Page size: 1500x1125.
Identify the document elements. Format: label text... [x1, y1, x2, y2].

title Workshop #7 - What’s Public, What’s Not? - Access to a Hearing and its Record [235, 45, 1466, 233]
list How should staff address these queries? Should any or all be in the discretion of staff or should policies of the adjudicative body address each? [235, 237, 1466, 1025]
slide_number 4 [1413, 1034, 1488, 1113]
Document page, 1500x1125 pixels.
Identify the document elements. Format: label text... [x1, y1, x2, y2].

═══

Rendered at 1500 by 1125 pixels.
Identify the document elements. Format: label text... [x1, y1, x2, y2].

═══

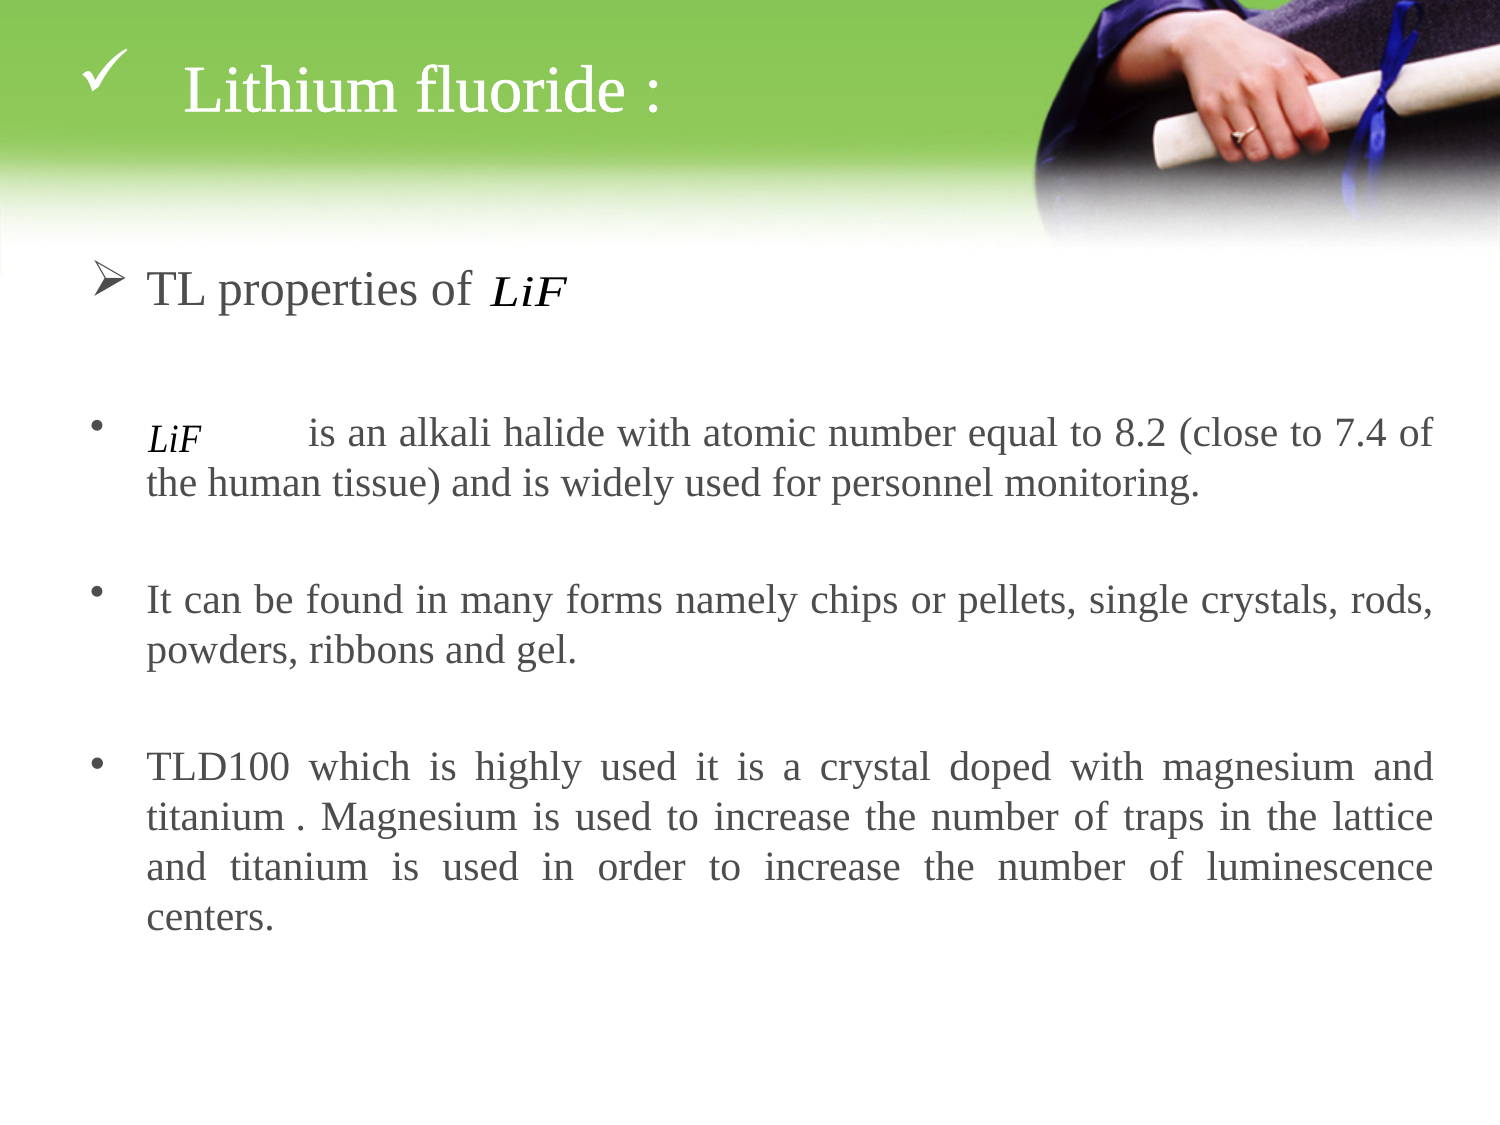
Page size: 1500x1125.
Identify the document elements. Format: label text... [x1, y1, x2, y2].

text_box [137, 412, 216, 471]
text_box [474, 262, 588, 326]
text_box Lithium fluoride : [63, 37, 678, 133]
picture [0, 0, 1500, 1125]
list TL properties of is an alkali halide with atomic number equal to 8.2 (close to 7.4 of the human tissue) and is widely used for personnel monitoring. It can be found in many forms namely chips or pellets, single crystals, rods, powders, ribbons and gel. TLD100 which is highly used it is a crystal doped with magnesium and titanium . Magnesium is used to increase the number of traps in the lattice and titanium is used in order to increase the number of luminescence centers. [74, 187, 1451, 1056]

═══

### WORK ITEM
Go over the data above and copy every line that has the word "pixels" in it.

### SOLUTION BELOW
Document page, 1500x1125 pixels.
Rendered at 1500 by 1125 pixels.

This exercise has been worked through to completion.